- _REQUIREMENT_:
Render the items as a numbered list, starting with the first item and continuing through the line containing "part at (1971, 1106): none -> present", including that line. Leave out blank lines.

*** SUPPLIED MATERIAL ***

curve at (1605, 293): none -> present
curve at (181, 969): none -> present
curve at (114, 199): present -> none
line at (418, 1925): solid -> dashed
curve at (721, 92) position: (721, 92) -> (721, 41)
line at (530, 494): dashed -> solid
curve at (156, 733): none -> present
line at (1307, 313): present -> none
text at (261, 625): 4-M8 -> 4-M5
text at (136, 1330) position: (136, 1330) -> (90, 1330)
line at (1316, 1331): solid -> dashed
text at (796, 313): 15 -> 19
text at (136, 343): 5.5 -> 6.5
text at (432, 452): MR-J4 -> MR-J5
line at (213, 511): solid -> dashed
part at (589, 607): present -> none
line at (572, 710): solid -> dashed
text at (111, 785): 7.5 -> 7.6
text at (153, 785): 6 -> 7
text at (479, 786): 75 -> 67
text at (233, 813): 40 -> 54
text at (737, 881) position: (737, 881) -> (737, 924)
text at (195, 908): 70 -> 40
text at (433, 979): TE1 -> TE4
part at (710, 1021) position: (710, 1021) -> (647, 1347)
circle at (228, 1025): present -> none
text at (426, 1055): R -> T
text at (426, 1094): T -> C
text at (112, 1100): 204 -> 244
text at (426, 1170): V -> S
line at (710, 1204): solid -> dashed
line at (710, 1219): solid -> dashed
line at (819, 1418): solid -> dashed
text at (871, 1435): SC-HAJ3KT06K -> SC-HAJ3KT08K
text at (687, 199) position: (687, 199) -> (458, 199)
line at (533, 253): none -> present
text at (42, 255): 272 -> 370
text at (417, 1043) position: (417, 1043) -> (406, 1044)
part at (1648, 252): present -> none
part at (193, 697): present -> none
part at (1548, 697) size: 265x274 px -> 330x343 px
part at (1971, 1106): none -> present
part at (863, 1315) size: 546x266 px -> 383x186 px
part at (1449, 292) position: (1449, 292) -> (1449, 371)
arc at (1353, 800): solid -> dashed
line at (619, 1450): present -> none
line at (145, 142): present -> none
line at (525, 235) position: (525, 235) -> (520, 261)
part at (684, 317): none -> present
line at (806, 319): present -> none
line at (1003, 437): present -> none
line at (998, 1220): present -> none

***

- _RESPONSE FOR THIS EXERCISE_:
1. curve at (1605, 293): none -> present
2. curve at (181, 969): none -> present
3. curve at (114, 199): present -> none
4. line at (418, 1925): solid -> dashed
5. curve at (721, 92) position: (721, 92) -> (721, 41)
6. line at (530, 494): dashed -> solid
7. curve at (156, 733): none -> present
8. line at (1307, 313): present -> none
9. text at (261, 625): 4-M8 -> 4-M5
10. text at (136, 1330) position: (136, 1330) -> (90, 1330)
11. line at (1316, 1331): solid -> dashed
12. text at (796, 313): 15 -> 19
13. text at (136, 343): 5.5 -> 6.5
14. text at (432, 452): MR-J4 -> MR-J5
15. line at (213, 511): solid -> dashed
16. part at (589, 607): present -> none
17. line at (572, 710): solid -> dashed
18. text at (111, 785): 7.5 -> 7.6
19. text at (153, 785): 6 -> 7
20. text at (479, 786): 75 -> 67
21. text at (233, 813): 40 -> 54
22. text at (737, 881) position: (737, 881) -> (737, 924)
23. text at (195, 908): 70 -> 40
24. text at (433, 979): TE1 -> TE4
25. part at (710, 1021) position: (710, 1021) -> (647, 1347)
26. circle at (228, 1025): present -> none
27. text at (426, 1055): R -> T
28. text at (426, 1094): T -> C
29. text at (112, 1100): 204 -> 244
30. text at (426, 1170): V -> S
31. line at (710, 1204): solid -> dashed
32. line at (710, 1219): solid -> dashed
33. line at (819, 1418): solid -> dashed
34. text at (871, 1435): SC-HAJ3KT06K -> SC-HAJ3KT08K
35. text at (687, 199) position: (687, 199) -> (458, 199)
36. line at (533, 253): none -> present
37. text at (42, 255): 272 -> 370
38. text at (417, 1043) position: (417, 1043) -> (406, 1044)
39. part at (1648, 252): present -> none
40. part at (193, 697): present -> none
41. part at (1548, 697) size: 265x274 px -> 330x343 px
42. part at (1971, 1106): none -> present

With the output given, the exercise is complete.